§ **REQUIREMENTS**
Print every line of the records below verbatim, from the first record to the last. Leave out the pictures.

§ **LISTING**
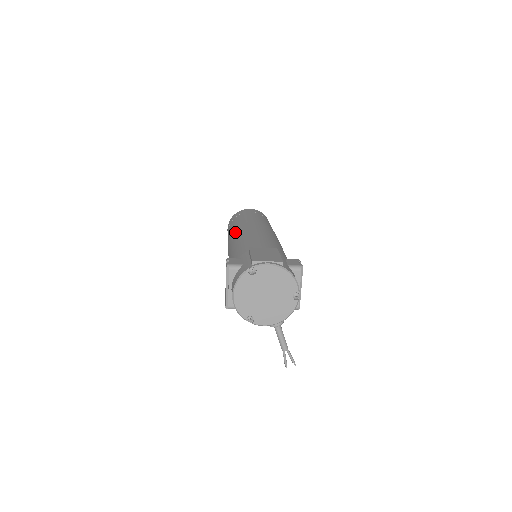
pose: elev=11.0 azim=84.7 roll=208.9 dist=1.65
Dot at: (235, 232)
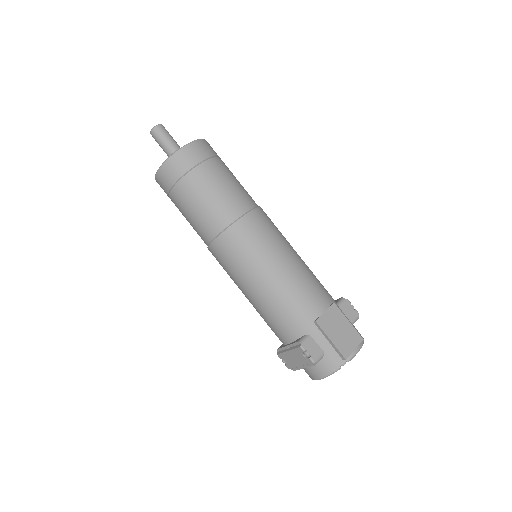
Dot at: (235, 244)
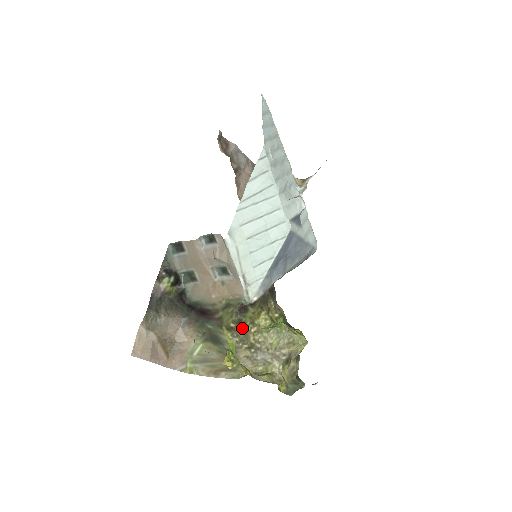
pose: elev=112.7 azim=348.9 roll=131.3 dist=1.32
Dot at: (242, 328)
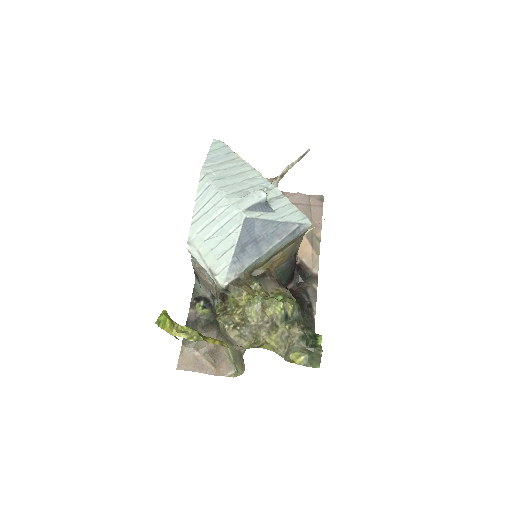
Dot at: (227, 313)
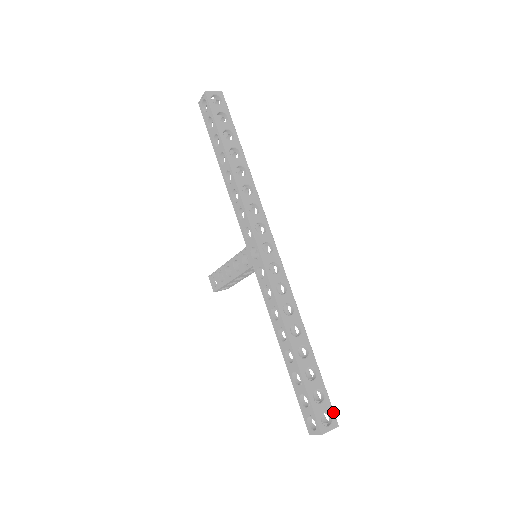
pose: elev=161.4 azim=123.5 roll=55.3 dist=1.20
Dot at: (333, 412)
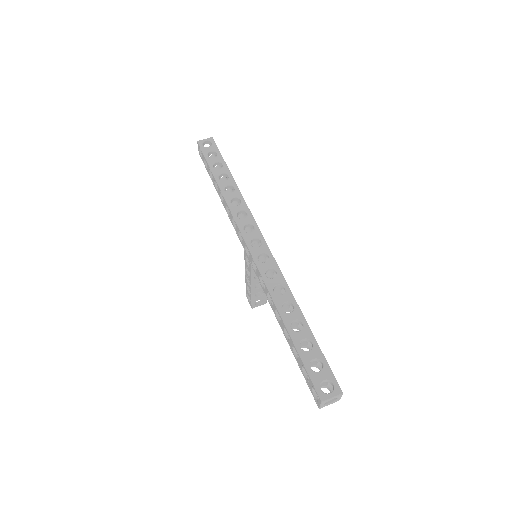
Dot at: (335, 379)
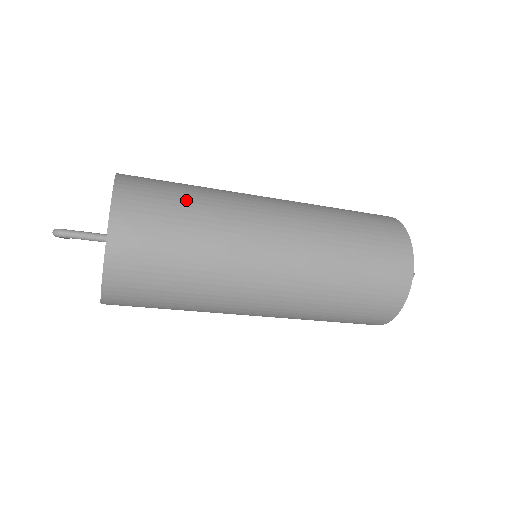
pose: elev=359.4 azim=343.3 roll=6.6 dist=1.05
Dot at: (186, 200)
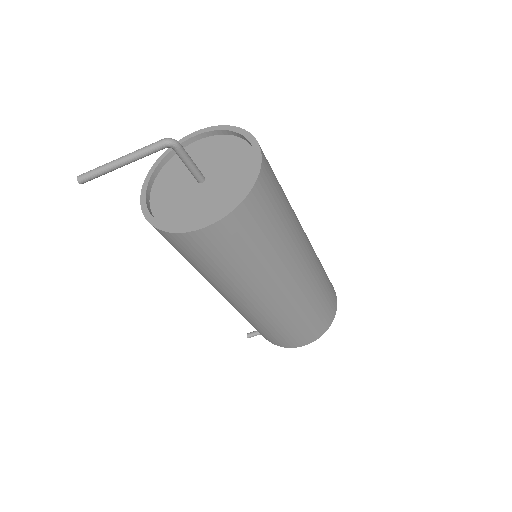
Dot at: occluded
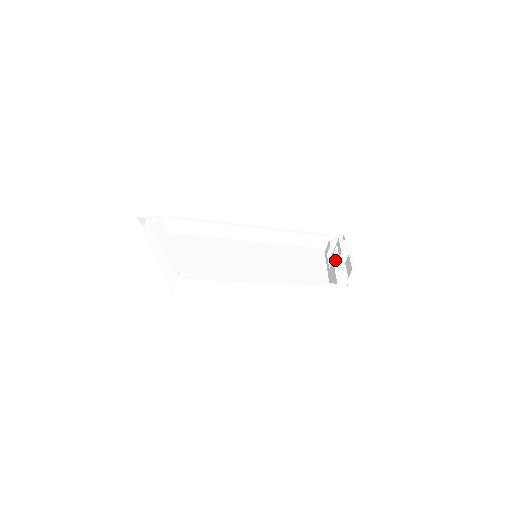
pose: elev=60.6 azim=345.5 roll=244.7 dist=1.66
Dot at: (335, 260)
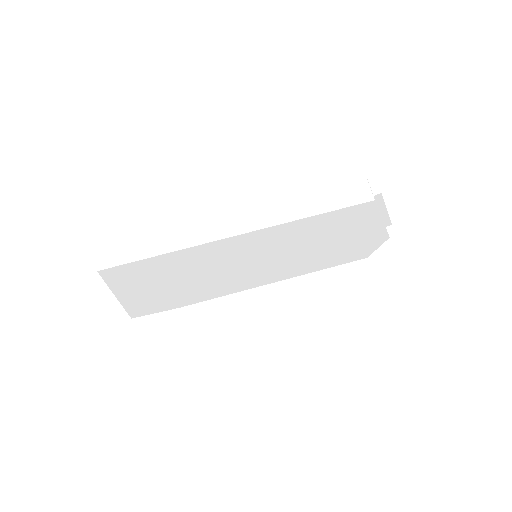
Dot at: occluded
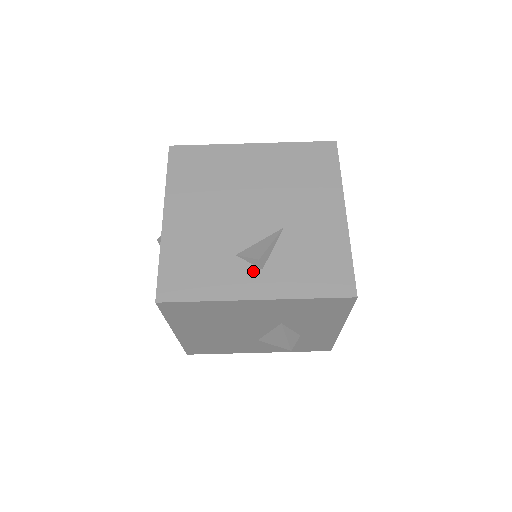
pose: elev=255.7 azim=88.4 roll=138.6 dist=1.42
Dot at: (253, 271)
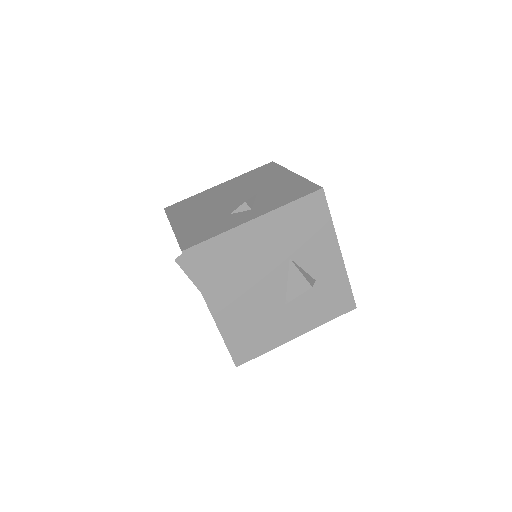
Dot at: (245, 213)
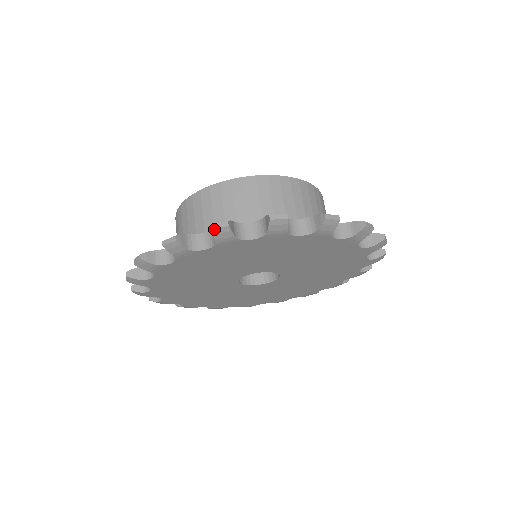
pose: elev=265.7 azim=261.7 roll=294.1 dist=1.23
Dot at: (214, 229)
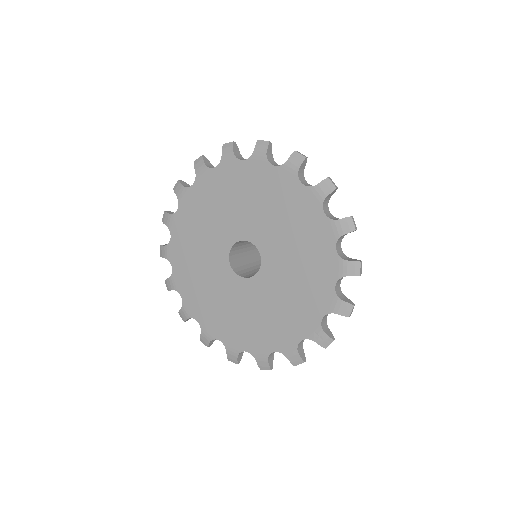
Dot at: (297, 152)
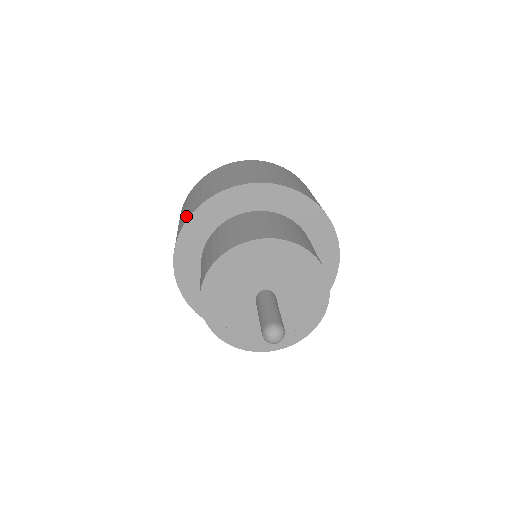
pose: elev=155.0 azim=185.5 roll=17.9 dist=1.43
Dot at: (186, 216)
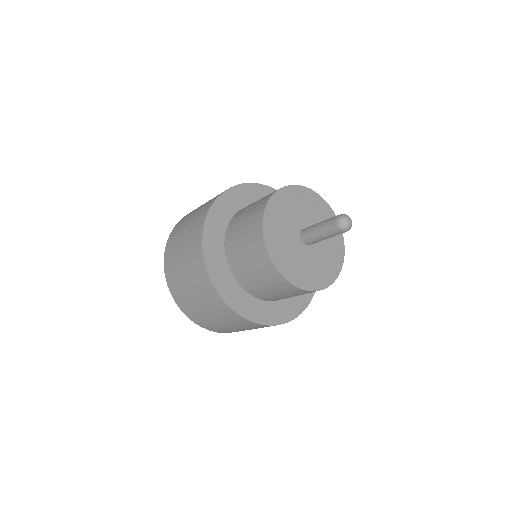
Dot at: (195, 246)
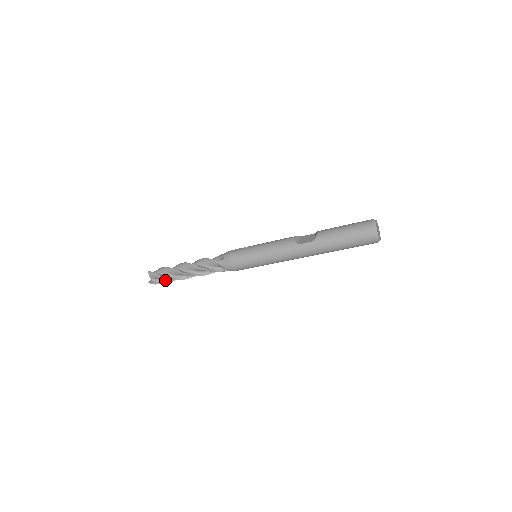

§ **COMPLETE OUTPUT**
pose: elev=11.0 azim=84.7 roll=208.9 dist=1.65
Dot at: (235, 232)
Dot at: (235, 244)
pose: elev=112.7 azim=348.9 roll=131.3 dist=1.32
Dot at: (242, 328)
Dot at: (227, 313)
pose: elev=161.4 azim=123.5 roll=55.3 dist=1.20
Dot at: (333, 412)
Dot at: (335, 379)
pose: elev=359.4 azim=343.3 roll=6.6 dist=1.05
Dot at: (186, 200)
Dot at: occluded
pose: elev=60.6 azim=345.5 roll=244.7 dist=1.66
Dot at: (335, 260)
Dot at: occluded
pose: elev=255.7 azim=88.4 roll=138.6 dist=1.42
Dot at: (253, 271)
Dot at: (245, 213)
pose: elev=265.7 azim=261.7 roll=294.1 dist=1.23
Dot at: (214, 229)
Dot at: (297, 152)
pose: elev=155.0 azim=185.5 roll=17.9 dist=1.43
Dot at: (186, 216)
Dot at: (195, 246)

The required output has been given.